Anna Wintour has glossed over the period after her 1976 firing from Harper’s Bazaar, saying, according to the New York Post, “Once I got over being fired I did a little freelance again before getting a job at New York magazine.” The “little freelance” gig was instead several years as fashion editor of Viva, Bob Guccione’s “International Magazine for Women.” We actually think Wintour should own this — it’s really humanizing to think of the 26-year-old a) taking a job because she needed one and b) being “uncomfortable” at working in such close proximity to the Penthouse smut-labs.

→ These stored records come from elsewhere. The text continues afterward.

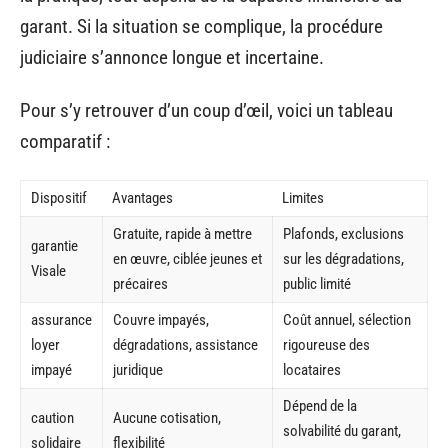
garant. Si la situation se complique, la procédure
judiciaire s’annonce longue et incertaine.
Pour s’y retrouver d’un coup d’œil, voici un tableau
comparatif :
Dispositif
Avantages
Limites
Gratuite, rapide à mettre
Plafonds, exclusions
garantie
en œuvre, ciblée jeunes et
sur les dégradations,
Visale
précaires
public limité
assurance
Couvre impayés,
Coût annuel, sélection
loyer
dégradations, assistance
rigoureuse des
impayé
juridique
locataires
Dépend de la
caution
Aucune cotisation,
solvabilité du garant,
solidaire
flexibilité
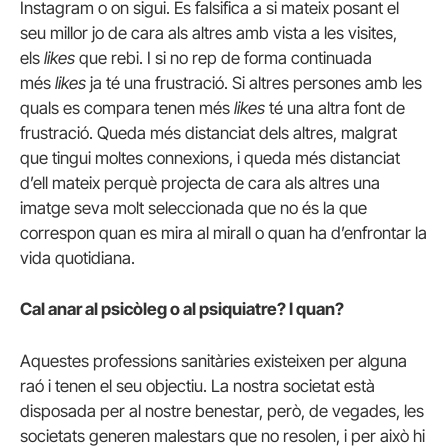
Instagram o on sigui. Es falsifica a si mateix posant el
seu millor jo de cara als altres amb vista a les visites,
els
likes
que rebi. I si no rep de forma continuada
més
likes
ja té una frustració. Si altres persones amb les
quals es compara tenen més
likes
té una altra font de
frustració. Queda més distanciat dels altres, malgrat
que tingui moltes connexions, i queda més distanciat
d’ell mateix perquè projecta de cara als altres una
imatge seva molt seleccionada que no és la que
correspon quan es mira al mirall o quan ha d’enfrontar la
vida quotidiana.
Cal anar al psicòleg o al psiquiatre? I quan?
Aquestes professions sanitàries existeixen per alguna
raó i tenen el seu objectiu. La nostra societat està
disposada per al nostre benestar, però, de vegades, les
societats generen malestars que no resolen, i per això hi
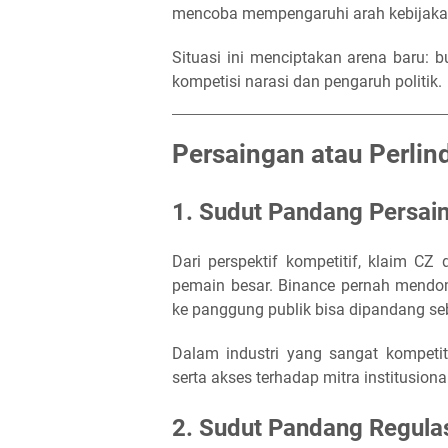
mencoba mempengaruhi arah kebijaka
Situasi ini menciptakan arena baru: b
kompetisi narasi dan pengaruh politik.
Persaingan atau Perlin
1. Sudut Pandang Persain
Dari perspektif kompetitif, klaim CZ
pemain besar. Binance pernah mendo
ke panggung publik bisa dipandang se
Dalam industri yang sangat kompetitif,
serta akses terhadap mitra institusiona
2. Sudut Pandang Regulas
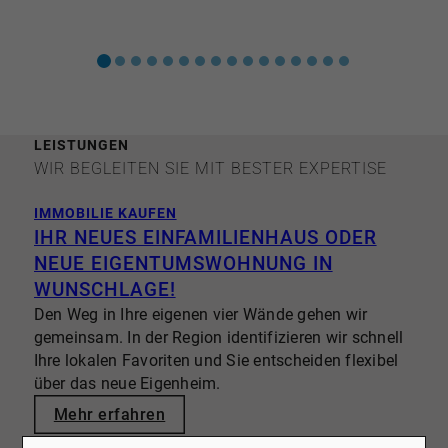
LEISTUNGEN
WIR BEGLEITEN SIE MIT BESTER EXPERTISE
IMMOBILIE KAUFEN
IHR NEUES EINFAMILIENHAUS ODER
NEUE EIGENTUMSWOHNUNG IN
WUNSCHLAGE!
Den Weg in Ihre eigenen vier Wände gehen wir
gemeinsam. In der Region identifizieren wir schnell
Ihre lokalen Favoriten und Sie entscheiden flexibel
über das neue Eigenheim.
Mehr erfahren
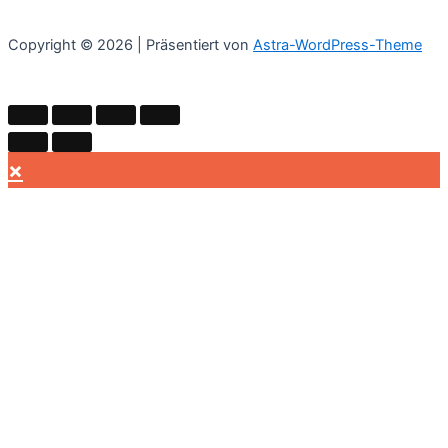
Copyright © 2026 | Präsentiert von
Astra-WordPress-Theme
×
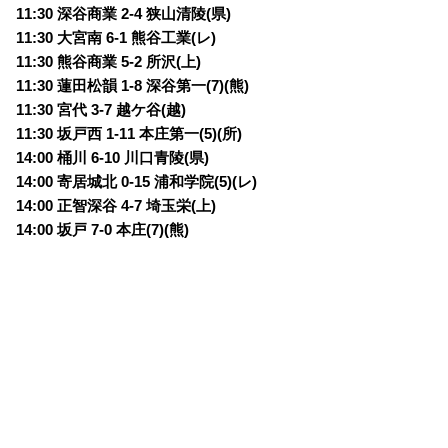
11:30 深谷商業 2-4 狭山清陵(県)
11:30 大宮南 6-1 熊谷工業(レ)
11:30 熊谷商業 5-2 所沢(上)
11:30 蓮田松韻 1-8 深谷第一(7)(熊)
11:30 宮代 3-7 越ケ谷(越)
11:30 坂戸西 1-11 本庄第一(5)(所)
14:00 桶川 6-10 川口青陵(県)
14:00 寄居城北 0-15 浦和学院(5)(レ)
14:00 正智深谷 4-7 埼玉栄(上)
14:00 坂戸 7-0 本庄(7)(熊)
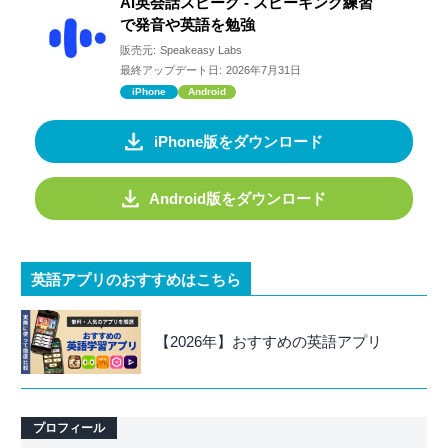
AI英会話スピーク - スピーキング練習
で発音や英語を勉強
販売元:
Speakeasy Labs
最終アップデート日:
2026年7月31日
iPhone
Android
iPhone版をダウンロード
Android版をダウンロード
英語アプリのおすすめはこちら
【2026年】おすすめの英語アプリ
プロフィール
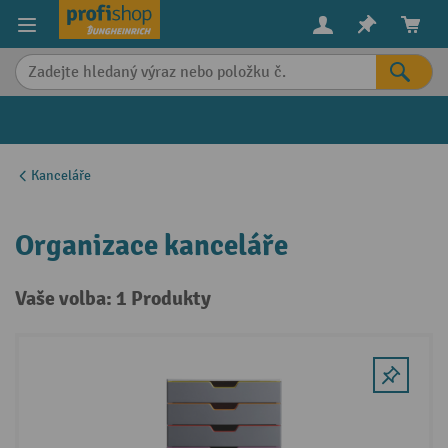
in content
Kanceláře
Organizace kanceláře
Vaše volba: 1 Produkty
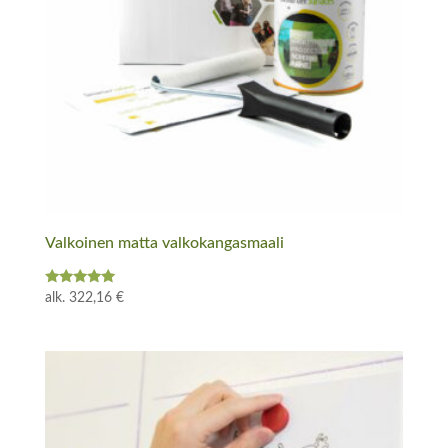
Valkoinen matta valkokangasmaali
Arvostelu
alk.
322,16
€
tuotteesta:
5.00
/ 5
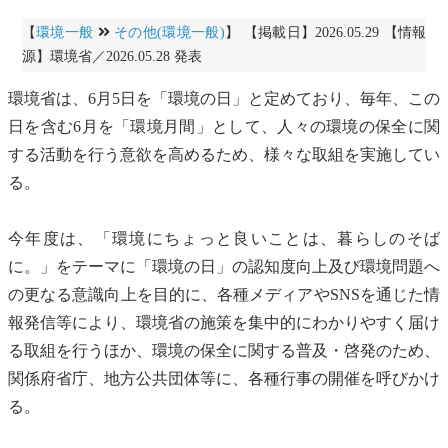
【
環境一般
その他(環境一般)
】 【掲載日】2026.05.29 【情報
源】環境省／2026.05.28 発表
環境省は、6月5日を「
環境の日
」と定めており、毎年、この
日を含む6月を「
環境月間
」として、人々の環境の保全に関
する活動を行う意欲を高めるため、様々な取組を実施してい
る。
今年度は、「環境にちょっと良いことは、暮らしのそば
に。」をテーマに「
環境の日
」の認知度向上及び環境問題へ
の更なる意識向上を目的に、各種メディアやSNSを通じた情
報発信等により、環境省の施策を集中的にわかりやすく届け
る取組を行うほか、環境の保全に関する普及・啓発のため、
関係府省庁、地方公共団体等に、各種行事の開催を呼びかけ
る。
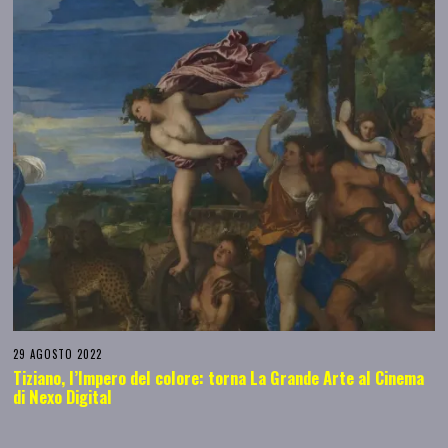
29 AGOSTO 2022
Tiziano, l’Impero del colore: torna La Grande Arte al Cinema
di Nexo Digital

Says a friend, “The whole place was pornographic, and here was this very proper, very pretty young Brit with aspirations of running Vogue virtually surrounded by glossy photos of big boobs.” Seriously, boobs was the least of it. Viva, the short-lived ” adult women’s magazine” which employed the desperate young Wintour, was located directly next door to the brain trust from whence sprung “Penthouse Forum”, and the offices were apparently bedecked with centerfolds. Viva itself was pretty smutty, what Wikipedia terms “essentially an erotic magazine for women, containing articles and fiction delving into women’s fantasies, and exploring their sexuality, reviews of the arts, interviews with known personalities, fashion and beauty, etc. Viva magazine usually exhibited photography containing full frontal nudity and sexual encounters targeted at mature women readers.” We’re guessing fashion wasn’t the main draw. When he launched the mag, Guccione described the Viva reader as “lusty, real, indefatigable, down-to-earth, fetching, bright, sexy, uncompromising.” The last, at least, describes Wintour, who was apparently already a martinet in the office, what one colleague calls “a woman to be reckoned with,”

Allegedly, Wintour ultimately overcame her qualms, donning some kind of riding gear in the office and gamely editing a mag with headlines like “Women are into: total feminism, male nudes, pubic hairstyles, hash smuggling, great new fall fashions.” (Which, frankly, we’d buy if we saw on the cover of Vogue.) And she only left Viva when it folded. We say she should own it: not only does it show a vulnerable side of the Nuclear Wintour — but if she’s looking for some edgy shoots, any one of these Viva covers is a goldmine of inspiration.